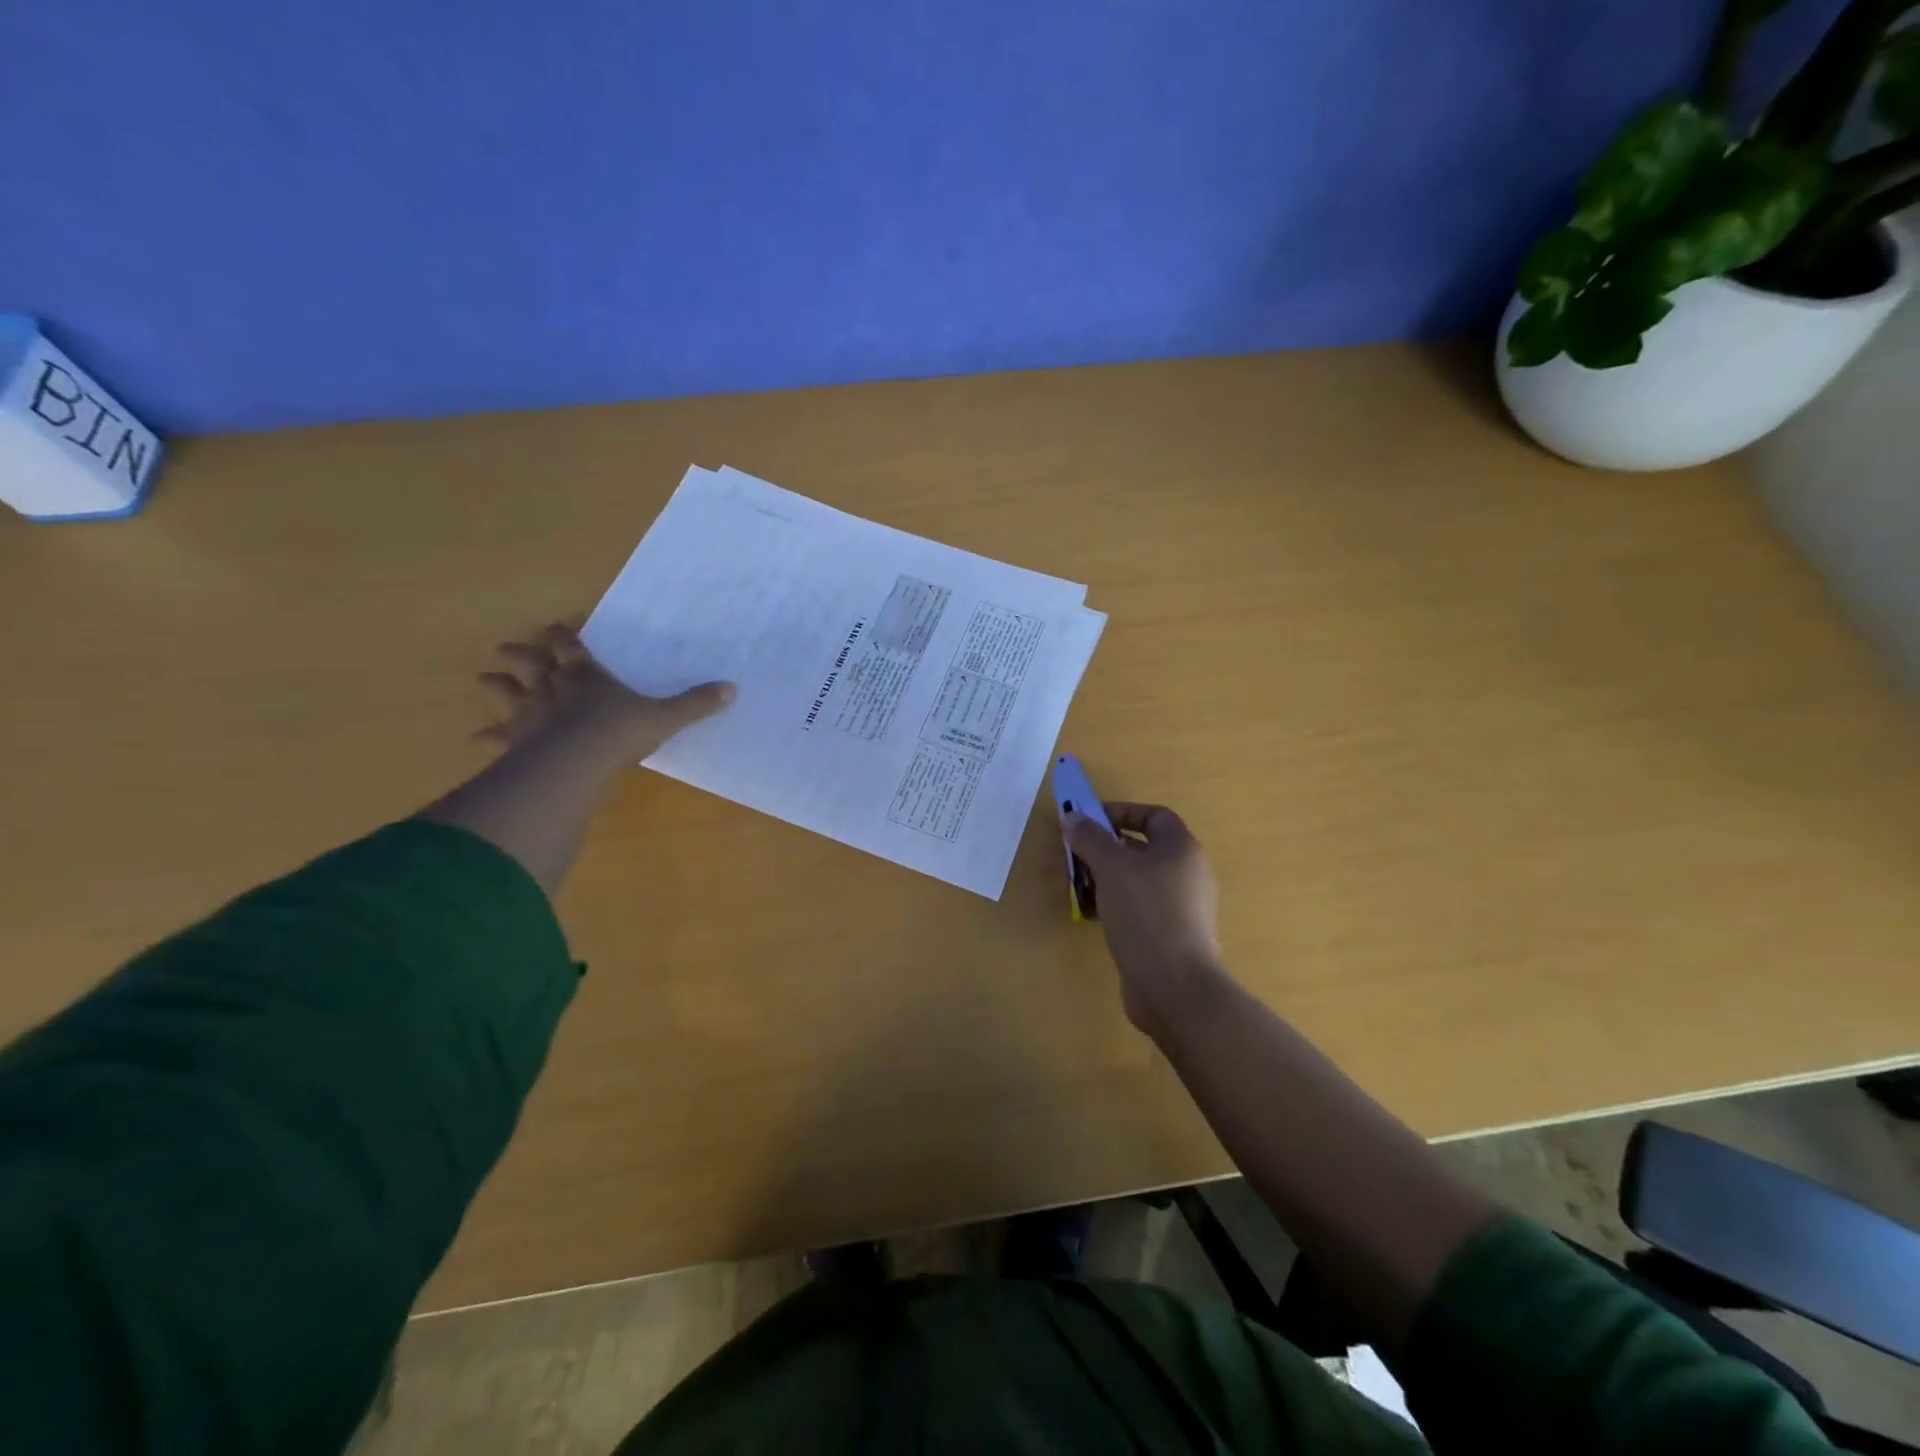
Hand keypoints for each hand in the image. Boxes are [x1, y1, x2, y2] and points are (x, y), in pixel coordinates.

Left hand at [478, 622, 734, 760]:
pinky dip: (487, 736)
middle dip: (520, 655)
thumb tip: (731, 689)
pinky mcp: (516, 741)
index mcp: (586, 674)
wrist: (578, 761)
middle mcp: (552, 687)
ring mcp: (530, 714)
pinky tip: (477, 738)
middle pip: (530, 663)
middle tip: (510, 649)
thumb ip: (694, 704)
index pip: (568, 645)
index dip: (562, 635)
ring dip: (497, 685)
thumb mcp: (665, 717)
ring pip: (506, 692)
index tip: (558, 628)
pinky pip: (496, 736)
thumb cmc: (620, 730)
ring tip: (487, 679)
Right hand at [1063, 802, 1223, 1036]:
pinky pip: (1138, 908)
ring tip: (1078, 887)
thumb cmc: (1145, 913)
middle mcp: (1186, 873)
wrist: (1174, 985)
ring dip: (1105, 879)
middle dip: (1105, 849)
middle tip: (1075, 857)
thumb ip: (1090, 838)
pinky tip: (1092, 916)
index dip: (1121, 812)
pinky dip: (1115, 905)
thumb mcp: (1111, 867)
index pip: (1154, 815)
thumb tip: (1073, 818)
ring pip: (1136, 880)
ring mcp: (1181, 907)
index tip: (1088, 822)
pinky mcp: (1169, 934)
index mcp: (1181, 849)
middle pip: (1141, 848)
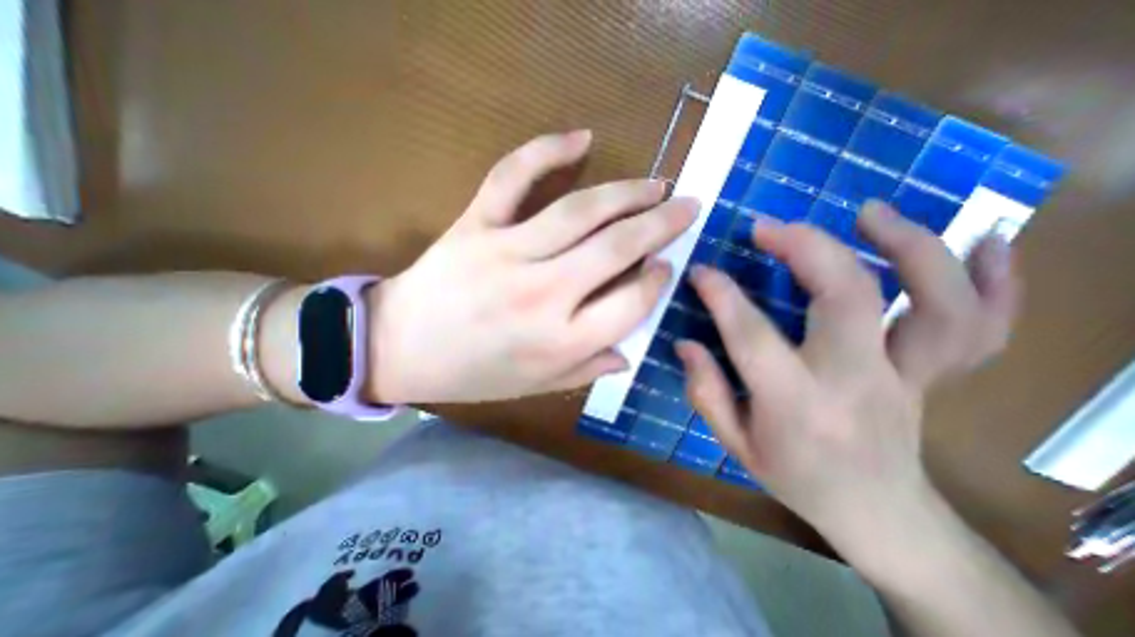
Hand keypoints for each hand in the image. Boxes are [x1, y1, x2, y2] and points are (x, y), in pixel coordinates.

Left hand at [372, 130, 701, 403]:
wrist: (398, 348)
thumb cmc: (470, 375)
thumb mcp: (534, 387)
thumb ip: (586, 371)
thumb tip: (628, 353)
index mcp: (558, 343)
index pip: (629, 305)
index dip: (656, 281)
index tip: (667, 265)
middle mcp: (542, 296)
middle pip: (615, 249)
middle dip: (661, 224)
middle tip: (687, 206)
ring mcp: (506, 254)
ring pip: (580, 211)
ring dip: (627, 193)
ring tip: (656, 184)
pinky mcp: (475, 225)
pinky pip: (513, 176)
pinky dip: (546, 149)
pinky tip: (582, 137)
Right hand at [672, 201, 1019, 551]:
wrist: (878, 514)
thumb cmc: (794, 477)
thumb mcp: (735, 444)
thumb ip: (705, 392)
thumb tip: (685, 344)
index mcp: (795, 403)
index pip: (752, 336)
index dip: (722, 297)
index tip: (700, 271)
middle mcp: (856, 381)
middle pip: (848, 298)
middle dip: (806, 249)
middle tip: (769, 226)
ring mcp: (908, 375)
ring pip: (933, 302)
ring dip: (907, 246)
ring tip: (868, 212)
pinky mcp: (935, 373)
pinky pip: (982, 326)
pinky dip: (995, 280)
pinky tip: (985, 241)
----------------
● ACTION ITEM: From the first line to the last, give the data again exactly, but without pictures.

● YOUR RESPONSE:
Hand keypoints for each hand in the image. Boxes are [x1, y1, x2, y2] and points are (x, y), in pixel coordinates.

Left hand at [478, 622, 734, 760]:
pinky dip: (487, 736)
middle dip: (520, 655)
thumb tip: (731, 689)
pinky mcp: (516, 741)
index mcp: (586, 674)
wrist: (578, 761)
middle mcp: (552, 687)
ring mcp: (530, 714)
pinky tip: (477, 738)
middle pip: (530, 663)
middle tip: (510, 649)
thumb ip: (694, 704)
index pip: (568, 645)
index dip: (562, 635)
ring dip: (497, 685)
thumb mcp: (665, 717)
ring pip: (506, 692)
index tip: (558, 628)
pinky pip: (496, 736)
thumb cmc: (620, 730)
ring tip: (487, 679)
Right hand at [1063, 802, 1223, 1036]:
pinky pip: (1138, 908)
ring tip: (1078, 887)
thumb cmc: (1145, 913)
middle mcp: (1186, 873)
wrist: (1174, 985)
ring dip: (1105, 879)
middle dip: (1105, 849)
middle tip: (1075, 857)
thumb ip: (1090, 838)
pinky tip: (1092, 916)
index dip: (1121, 812)
pinky dip: (1115, 905)
thumb mcp: (1111, 867)
index pip: (1154, 815)
thumb tip: (1073, 818)
ring pip: (1136, 880)
ring mcp: (1181, 907)
index tip: (1088, 822)
pinky mcp: (1169, 934)
index mcp: (1181, 849)
middle pip: (1141, 848)
Hand keypoints for each hand in the image. Boxes are [x1, y1, x2, y2] and points are (x, y), in pixel coordinates.

Left hand at [372, 130, 701, 403]:
wrist: (398, 348)
thumb cmc: (470, 375)
thumb mcp: (534, 387)
thumb ip: (586, 371)
thumb tip: (628, 353)
index mcp: (558, 343)
index pip: (629, 305)
index dip: (656, 281)
index tip: (667, 265)
middle mcp: (542, 296)
middle pip: (615, 249)
middle dip: (661, 224)
middle tip: (687, 206)
ring mcp: (506, 254)
ring pip: (580, 211)
ring dip: (627, 193)
ring tip: (656, 184)
pinky mcp: (475, 225)
pinky pip: (513, 176)
pinky dip: (546, 149)
pinky tip: (582, 137)
Right hand at [672, 201, 1019, 551]:
wrist: (878, 514)
thumb cmc: (794, 477)
thumb mcp: (735, 444)
thumb ip: (705, 392)
thumb tip: (685, 344)
index mcp: (795, 403)
index pip: (752, 336)
index dip: (722, 297)
index tip: (700, 271)
middle mcp: (856, 381)
middle pip: (848, 298)
middle dip: (806, 249)
middle tip: (769, 226)
ring mcp: (908, 375)
ring pip: (933, 302)
ring dip: (907, 246)
ring tip: (868, 212)
pinky mcp: (935, 373)
pinky pip: (982, 326)
pinky dip: (995, 280)
pinky tip: (985, 241)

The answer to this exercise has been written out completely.